Thursday, 7 April 2011

A UNISON briefing note during elections for Social Care by Helga and Allison


Local Government


UNISON LOCAL ELECTION BRIEFING: SOCIAL CARE


Introduction

Social care budgets are being drastically reduced, despite growing need. The 2006 Wanless report identified a £6.6 billion funding gap between now and 2026. With budget cuts in 2011 – 2014, Age UK estimates that this figure is now more likely to be £8.8 billion. An ageing population and growing numbers of people with learning disabilities mean that spending needs to rise at 4% above inflation just to keep pace with demand. As well as local authorities passing on the government grant cut to social care services, there has been little evidence that the additional £2bn that the government provided to help plug the funding gap has been ring fenced to protect care services.

Some facts and figures

Around the country we are witnessing a devastating reduction in care services and jobs:

• Budgets for 2011 – 14 care services being slashed. E.g. £22m in Nottinghamshire and £17.5m in Birmingham
• Residential Care homes - of whom 6/10 rely on public funding - are reducing their services and places, reducing staff and de-registering their homes from CQC through personalisation
• 1 in 5 independent care providers say that they don’t believe they will survive the cuts in 2011 and will close due to reduction in council fees and the move towards contracting smaller numbers of providers
• Establishing arms length employing bodies – often with worse pay and conditions for mostly women workers, giving rise to potential sex discrimination claims
• Service users and providers are legally challenging fee cuts and winning cases
• Voluntary and community providers are receiving less funding, making their provider status unsustainable. Some councils have ended contracts with voluntary providers of day centres, in part because of the personalisation agenda. A recent survey of Community Care readers found that more than half had seen closures of services in their areas
• Increased rationing of care packages being offered by increasing cost prices or by raising the criteria to access public funds
• Meals on Wheels services being closed or privatised, increased prices and use of frozen meals delivered less frequently
• Day care centres, including specialist centres, being closed. Difficulty in accessing centres due to enforcement of direct payments, rather than being offered a mixed personal budget of cash and local services

• Community care transport being cut or rationed. Difficulty in accessing remaining services due to direct payments, rather than personal budget or fee for using the service
• The Association of Directors of Children's Services highlights the dangers of cutting the "vital infrastructure" that helps free-up time for social workers
What’s happening to the workforce?

_ _ _

- _Assigned task 1_
In the social care briefing, what funding gap did the 2006 Wanless report identify?
- _Assigned task 2_
Print the passage of the social care briefing that begins at the words "Thursday, 7 April" and ends after the words "protect care services.".
The records come from a separate, unrelated source.

- _Stored data_
_ _ _

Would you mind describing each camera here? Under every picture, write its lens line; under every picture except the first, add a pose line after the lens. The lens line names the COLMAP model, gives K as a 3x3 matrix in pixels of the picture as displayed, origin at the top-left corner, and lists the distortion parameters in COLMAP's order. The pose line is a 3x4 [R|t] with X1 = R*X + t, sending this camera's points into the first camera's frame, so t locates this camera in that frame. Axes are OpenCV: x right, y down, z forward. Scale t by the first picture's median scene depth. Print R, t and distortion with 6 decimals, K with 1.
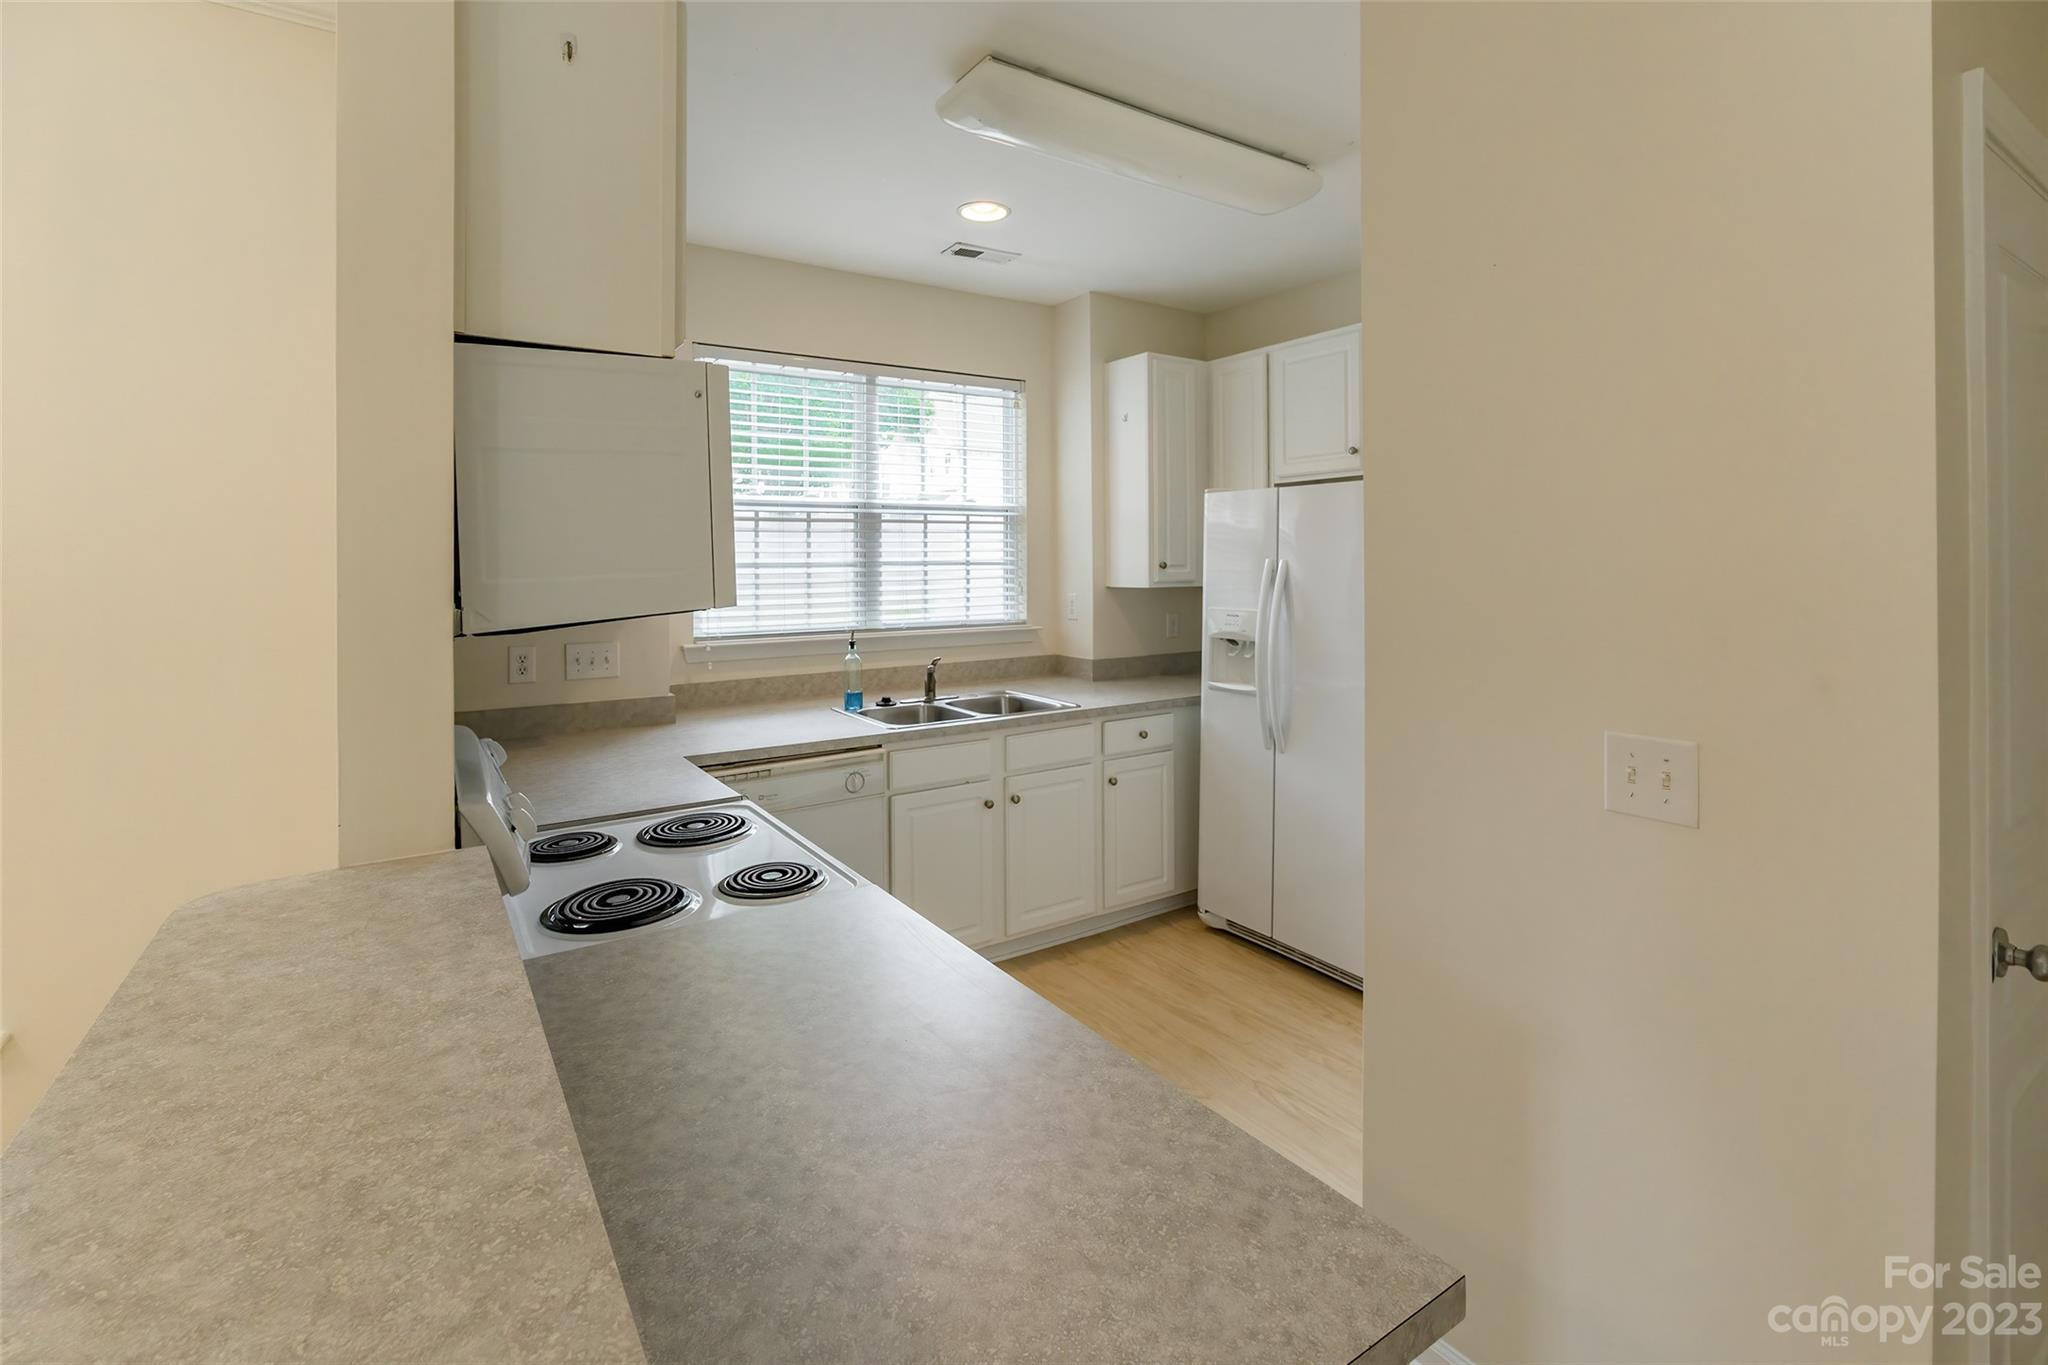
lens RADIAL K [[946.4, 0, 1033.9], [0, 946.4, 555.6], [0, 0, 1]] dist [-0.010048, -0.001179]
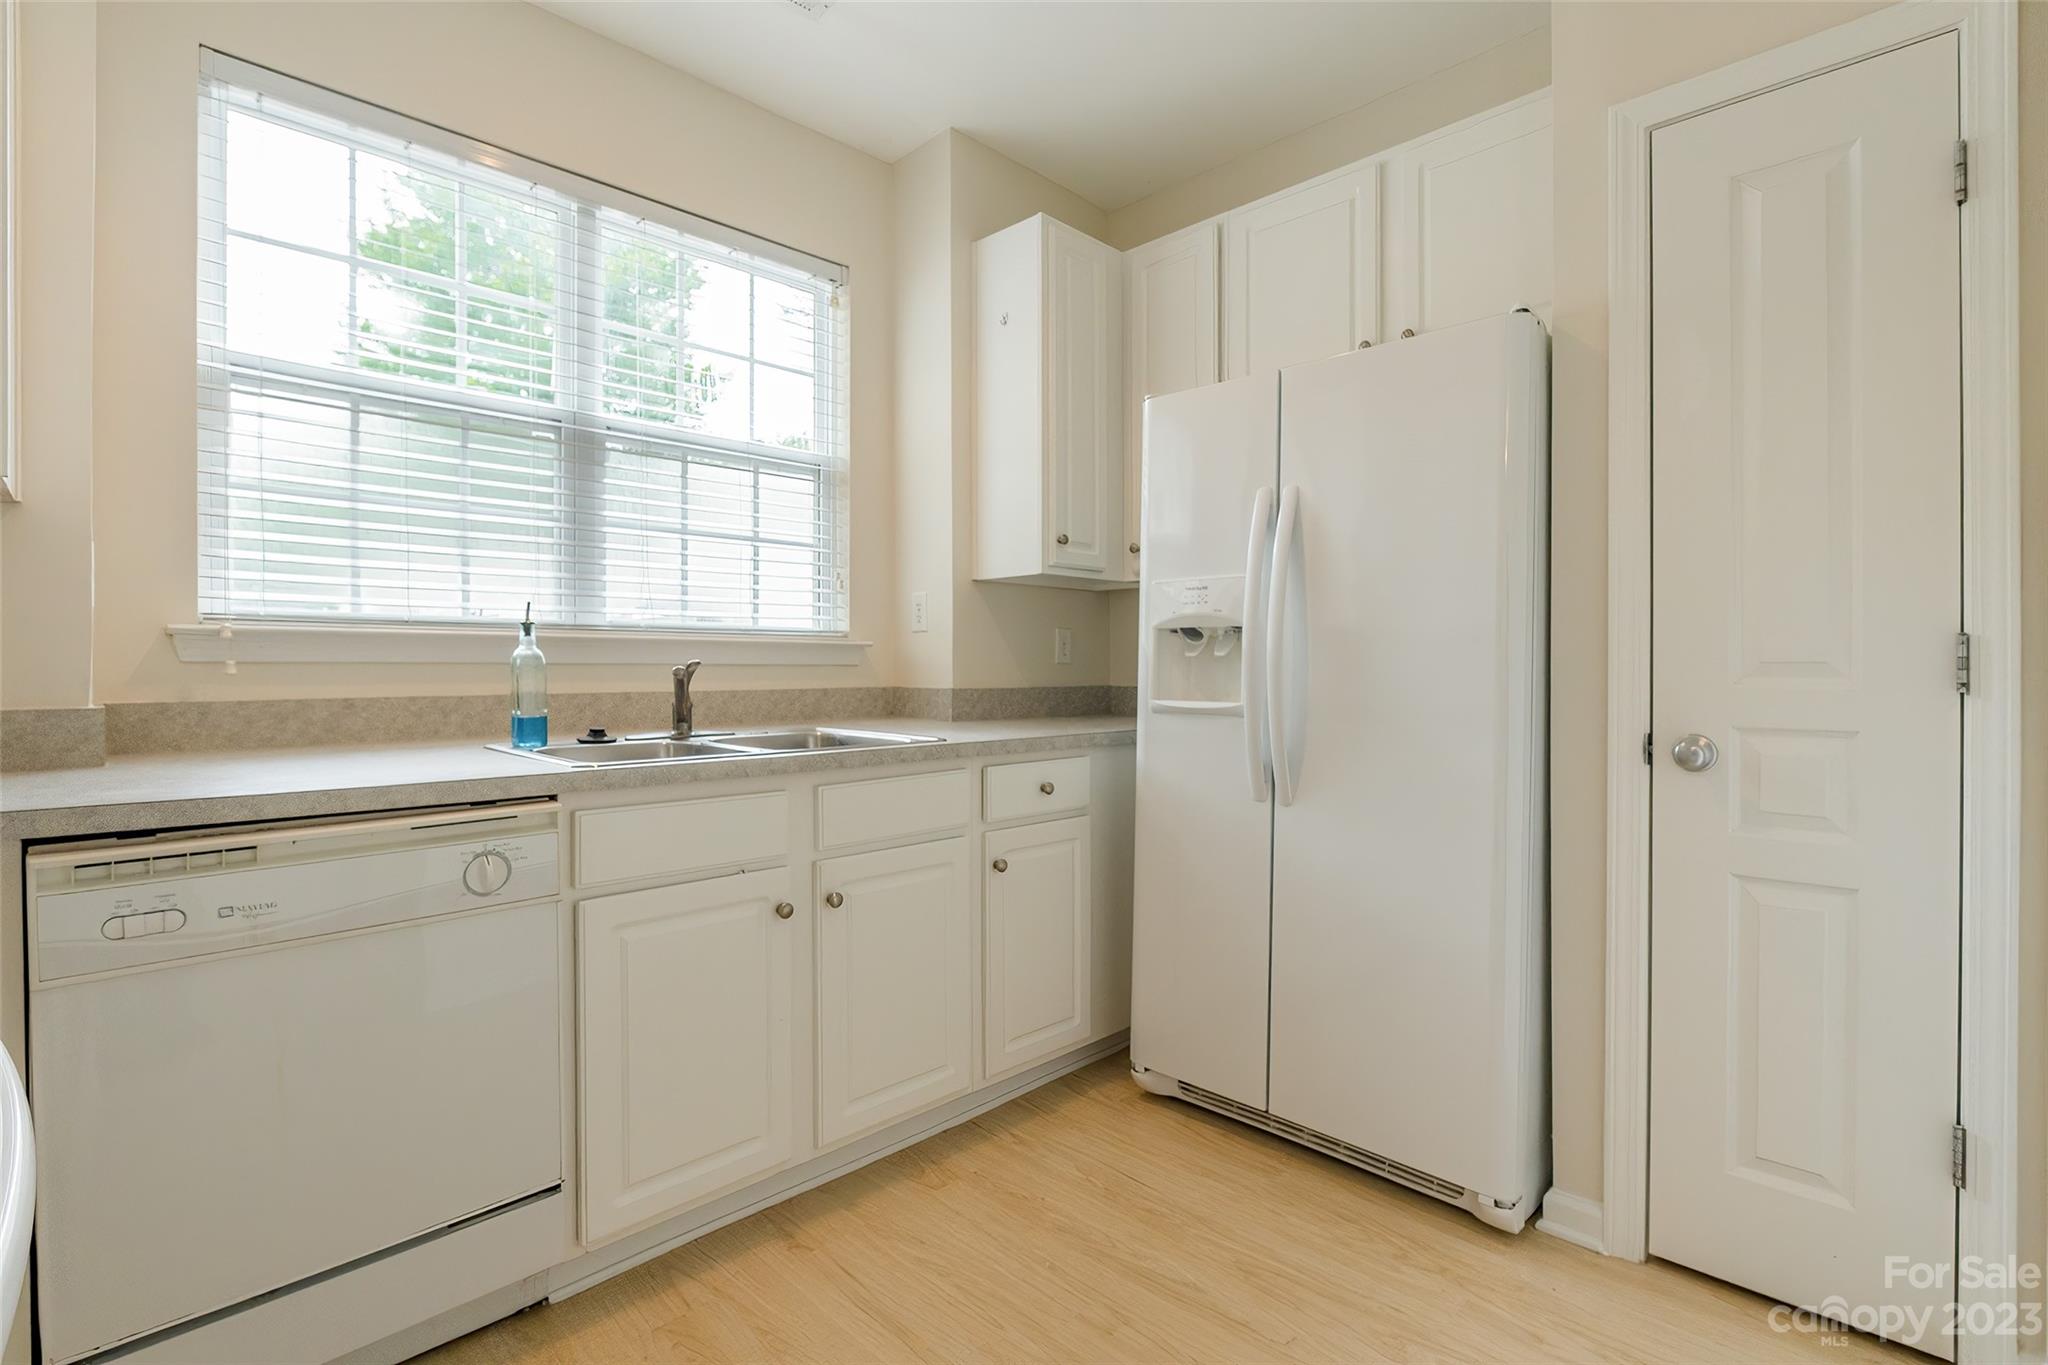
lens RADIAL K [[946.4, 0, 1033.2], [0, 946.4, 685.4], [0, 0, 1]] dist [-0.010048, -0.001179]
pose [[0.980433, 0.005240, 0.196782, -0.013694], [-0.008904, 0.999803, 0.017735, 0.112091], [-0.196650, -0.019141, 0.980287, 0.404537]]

_ _ _

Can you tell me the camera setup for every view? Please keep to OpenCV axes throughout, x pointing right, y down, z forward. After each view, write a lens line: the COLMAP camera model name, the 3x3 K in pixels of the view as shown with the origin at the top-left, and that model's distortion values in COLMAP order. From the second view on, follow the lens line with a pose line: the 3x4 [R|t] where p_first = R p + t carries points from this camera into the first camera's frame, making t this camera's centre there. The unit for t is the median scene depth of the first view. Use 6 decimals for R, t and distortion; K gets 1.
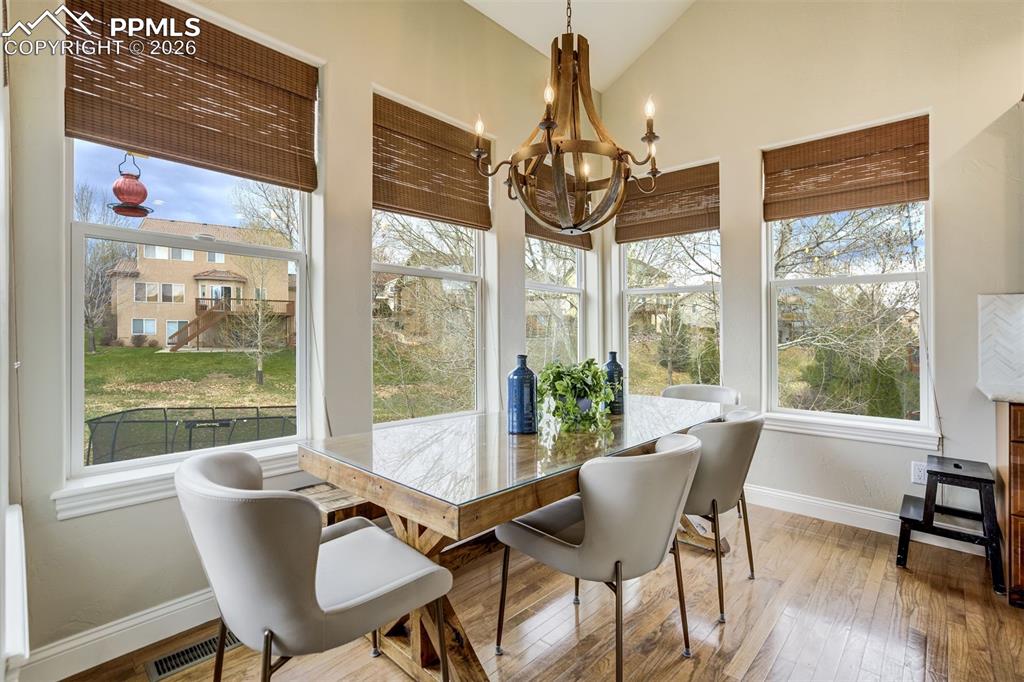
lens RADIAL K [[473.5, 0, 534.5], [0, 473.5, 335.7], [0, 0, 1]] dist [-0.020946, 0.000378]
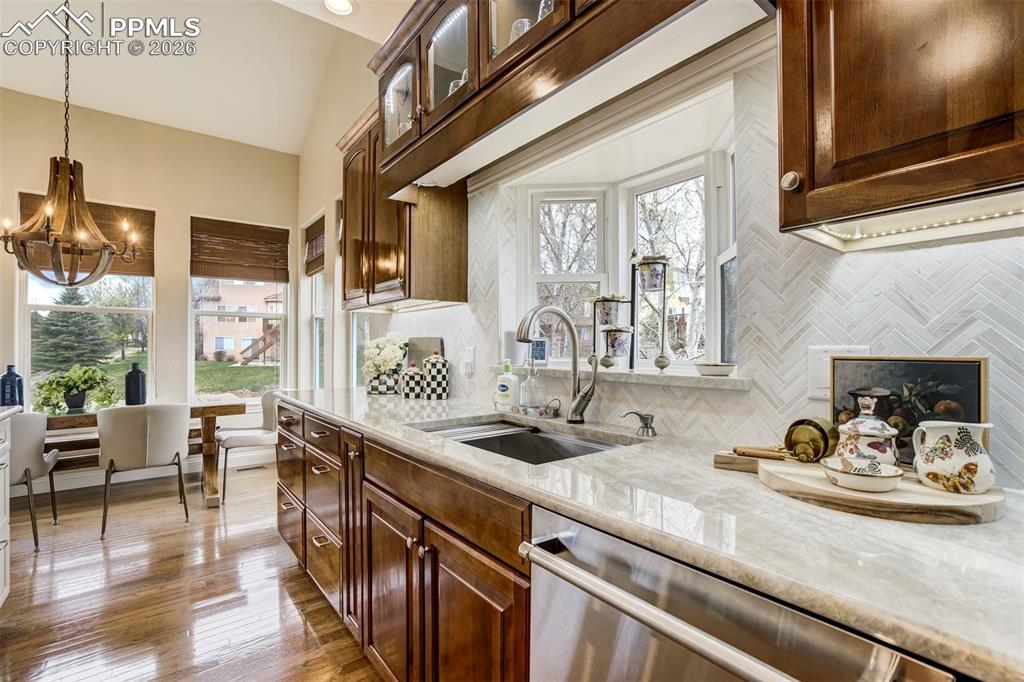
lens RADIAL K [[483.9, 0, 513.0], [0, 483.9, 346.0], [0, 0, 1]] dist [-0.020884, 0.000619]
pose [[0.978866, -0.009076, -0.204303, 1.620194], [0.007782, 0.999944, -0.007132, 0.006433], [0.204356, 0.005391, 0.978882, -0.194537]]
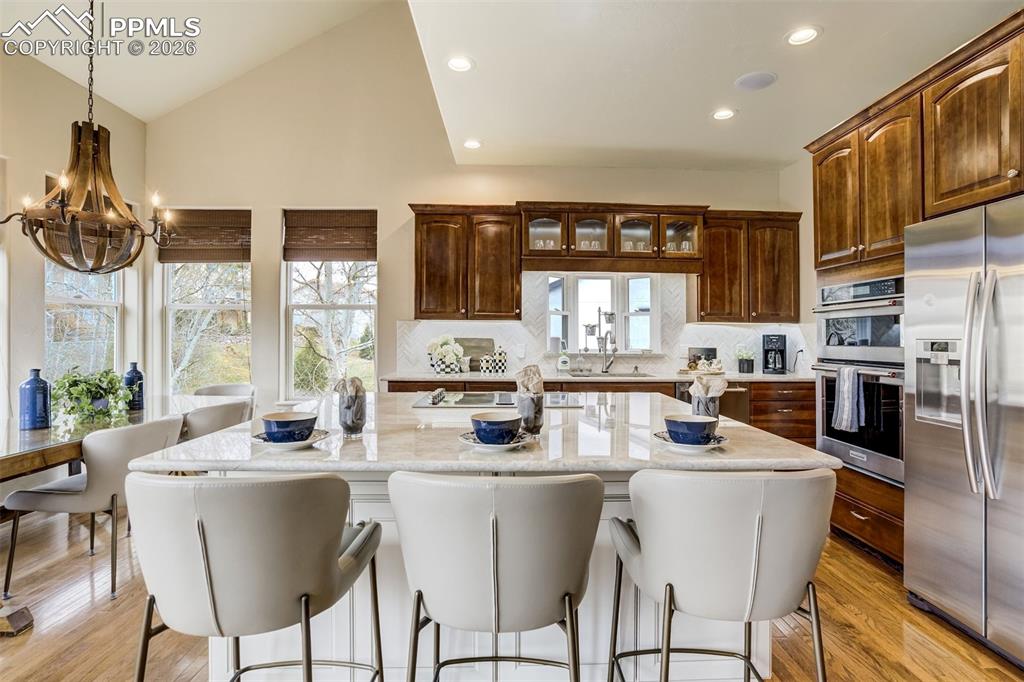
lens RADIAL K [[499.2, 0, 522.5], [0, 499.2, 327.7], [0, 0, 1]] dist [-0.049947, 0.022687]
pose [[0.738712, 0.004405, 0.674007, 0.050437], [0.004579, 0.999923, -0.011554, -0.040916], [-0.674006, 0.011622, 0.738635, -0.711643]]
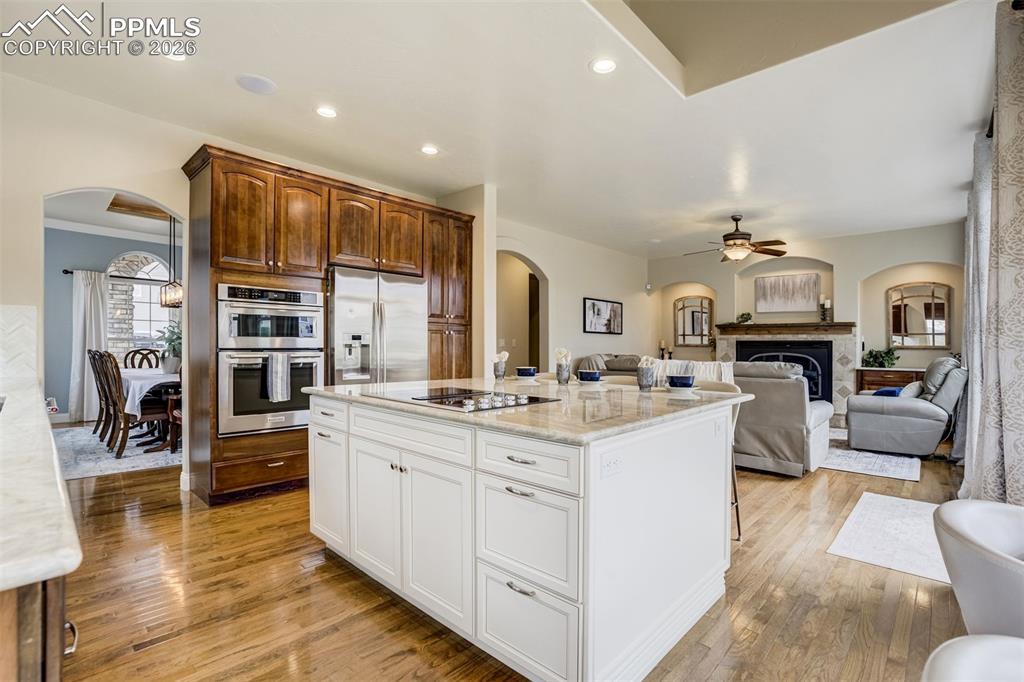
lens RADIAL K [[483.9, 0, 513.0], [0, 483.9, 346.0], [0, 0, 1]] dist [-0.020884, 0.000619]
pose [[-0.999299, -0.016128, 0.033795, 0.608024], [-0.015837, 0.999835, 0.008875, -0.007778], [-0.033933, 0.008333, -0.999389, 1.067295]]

_ _ _

- _Written solution 1_
A £6.6 billion funding gap between now and 2026.

- _Written solution 2_
Thursday, 7 April 2011

A UNISON briefing note during elections for Social Care by Helga and Allison


Local Government


UNISON LOCAL ELECTION BRIEFING: SOCIAL CARE


Introduction

Social care budgets are being drastically reduced, despite growing need. The 2006 Wanless report identified a £6.6 billion funding gap between now and 2026. With budget cuts in 2011 – 2014, Age UK estimates that this figure is now more likely to be £8.8 billion. An ageing population and growing numbers of people with learning disabilities mean that spending needs to rise at 4% above inflation just to keep pace with demand. As well as local authorities passing on the government grant cut to social care services, there has been little evidence that the additional £2bn that the government provided to help plug the funding gap has been ring fenced to protect care services.